The Great Data Ownership Revolution: From Tenants to Homeowners
The Landlord Problem
For decades, we've built applications like digital feudalism. Users create accounts, upload photos, write posts, and build their digital lives—but who really owns this data? The server does. Every tweet, every photo, every personal note lives on someone else's computer, governed by someone else's rules.
In the traditional REST paradigm, your backend is the digital landlord. Users are merely tenants who must ask permission for every change. Want to update your profile? Submit a request to the landlord. Want to share a document? The landlord decides who gets access. Want to delete your own data? Hope the landlord approves.
This creates a fundamental mismatch between our mental model and the technical reality. We think of "my data" but build systems where the server owns everything and users are just temporary visitors with limited privileges.
The Jazz Paradigm: Digital Homeownership
Jazz flips this model on its head with a radical proposition: users should own their data, not rent it.
Think about it like the difference between renting and owning a home. In the REST world, you're always a tenant—you can decorate your apartment (update your data), but you need the landlord's permission for every change. In the Jazz world, you own the house. You can renovate whenever you want, and you only interact with city services (the server) for utilities and shared infrastructure.
The Security Revolution
Traditional security models are built around the fortress mentality: build walls around the server, authenticate everyone at the gate, and control every interaction from the center. This creates bottlenecks, single points of failure, and an inherent power imbalance.
Jazz's Group model represents a fundamentally different approach to security—one that mirrors how we naturally think about ownership and collaboration. Instead of the server being the supreme authority over all data, it becomes just another participant in the ecosystem, owning only what it legitimately should: shared infrastructure, business logic, and services.
When you create a document in Jazz, you're not asking the server to store it for you—you're creating something you own. When you want to collaborate, you're not asking the server to manage permissions—you're inviting others into your space. The server only gets involved when it needs to provide its own services, like processing payments or running business logic.
The Mental Model Shift
This shift requires rewiring how we think about application architecture:
From "What can this user do to my server?" to "What does my server need to do with user data?"

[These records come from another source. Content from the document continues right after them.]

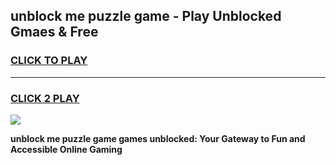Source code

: 
## unblock me puzzle game - Play Unblocked Gmaes & Free
<h3>
<a href="https://news.freeplayer.one?title=unblock_me_puzzle_game&ref=23F">CLICK TO PLAY</a></h3>
<hr>

<h3>
<a href="https://news.freeplayer.one?title=unblock_me_puzzle_game&ref=23F">CLICK 2 PLAY</a>
  
</h3>

<a href="https://news.freeplayer.one?title=unblock_me_puzzle_game&ref=23F/"><img src="https://clearcache.store/games.png"></a>


**unblock me puzzle game games unblocked: Your Gateway to Fun and Accessible Online Gaming**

From "How do I protect my database?" to "How do I provide valuable services to data owners?"
From "Users are security risks" to "Users are autonomous agents with their own data sovereignty"
The server transforms from a jealous guardian of all data into a specialized service provider. It's the difference between being a controlling parent and being a trusted advisor—the relationship becomes collaborative rather than hierarchical.
The Natural Order
This model aligns with how we naturally think about ownership and privacy. Your thoughts belong to you. Your photos belong to you. Your documents belong to you. The tools you use to process, share, and collaborate with that data are services you engage with, not masters you serve.
Jazz doesn't just change the technical architecture—it restores the natural order of digital ownership. Users become digital citizens rather than digital subjects, with real agency over their data and genuine control over their digital lives.
The revolution isn't just technical; it's philosophical. We're moving from a world where data is feudal property to one where it's personal sovereignty. And that changes everything.